Le constructeur automobile Renault a été renvoyé devant le tribunal correctionnel de Paris pour tromperie aggravée dans le cadre de l'affaire du Dieselgate. La décision, prise par les juges d'instruction, vise l'entreprise et son ancien directeur général, Carlos Ghosn, pour avoir mis en vente des véhicules équipés de logiciels frauduleux destinés à fausser les tests antipollution. Selon les informations judiciaires, Renault conteste fermement ces accusations et annonce son intention de défendre son innocence lors de l'audience.
Chronologie du scandale et mise en cause
L'affaire remonte à 2015, lorsqu'il a été découvert que plusieurs constructeurs automobiles, dont Renault, avaient installé des logiciels capables de détecter les cycles d'homologation et de réduire les émissions d'oxydes d'azote (NOx) uniquement lors des tests. En conditions réelles, les véhicules émettaient jusqu'à 25 fois les limites légales, selon les enquêtes menées par la Commission européenne. Renault a toujours nié toute tricherie, affirmant que ses systèmes respectaient la réglementation.
Les charges retenues et les implications juridiques
Le renvoi en correctionnelle pour tromperie aggravée expose Renault à une amende pouvant atteindre 10 % de son chiffre d'affaires annuel. Dans un communiqué, le groupe a déclaré : « Renault conteste toute fraude et se prépare à démontrer la conformité de ses véhicules devant le tribunal. » L'audience devrait se tenir dans les mois à venir, probablement en 2024.
Réactions et impacts sur le marché
Cette annonce a provoqué une réaction mitigée : les associations de consommateurs, comme UFC-Que Choisir, saluent une avancée judiciaire, tandis que les actionnaires s'inquiètent des conséquences financières. L'action Renault a chuté de 2,5 % à la Bourse de Paris après la publication de la nouvelle. Par ailleurs, Carlos Ghosn, qui réside actuellement au Liban après sa fuite du Japon, devrait être jugé par contumace.
Contexte plus large du Dieselgate
Le scandale du Dieselgate a déjà coûté des milliards d'euros à Volkswagen et à d'autres constructeurs. En France, Peugeot a été mis en examen en 2022 pour des faits similaires. Selon une estimation du ministère de la Transition écologique, les dépassements d'émissions liés aux logiciels frauduleux auraient causé environ 10 000 décès prématurés en Europe chaque année.
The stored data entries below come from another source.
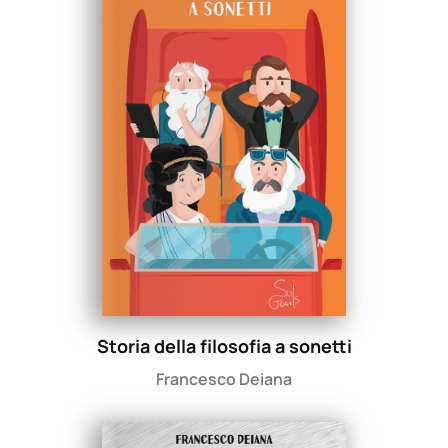
Storia della filosofia a sonetti
Francesco Deiana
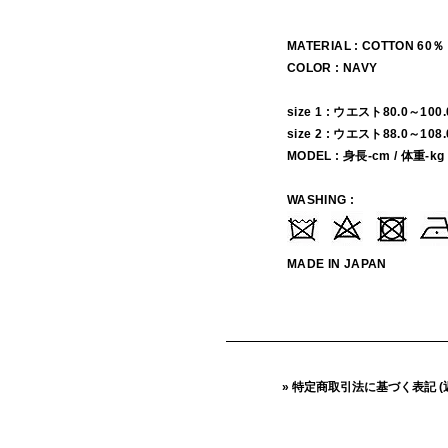
MATERIAL : COTTON 60
COLOR : NAVY
size 1 : ウエスト80.0～100
size 2 : ウエスト88.0～108
MODEL : 身長-cm / 体重-kg
WASHING :
MADE IN JAPAN
» 特定商取引法に基づく表記 (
Position de Renault et défense
Renault maintient que ses moteurs diesel répondaient aux normes en vigueur à l'époque des faits. L'entreprise a investi 500 millions d'euros dans la recherche pour améliorer les performances environnementales de ses véhicules. « Nous avons toujours agi en toute transparence avec les autorités », a déclaré un porte-parole du groupe. La bataille judiciaire s'annonce longue, mais Renault se dit confiant dans sa capacité à prouver sa bonne foi.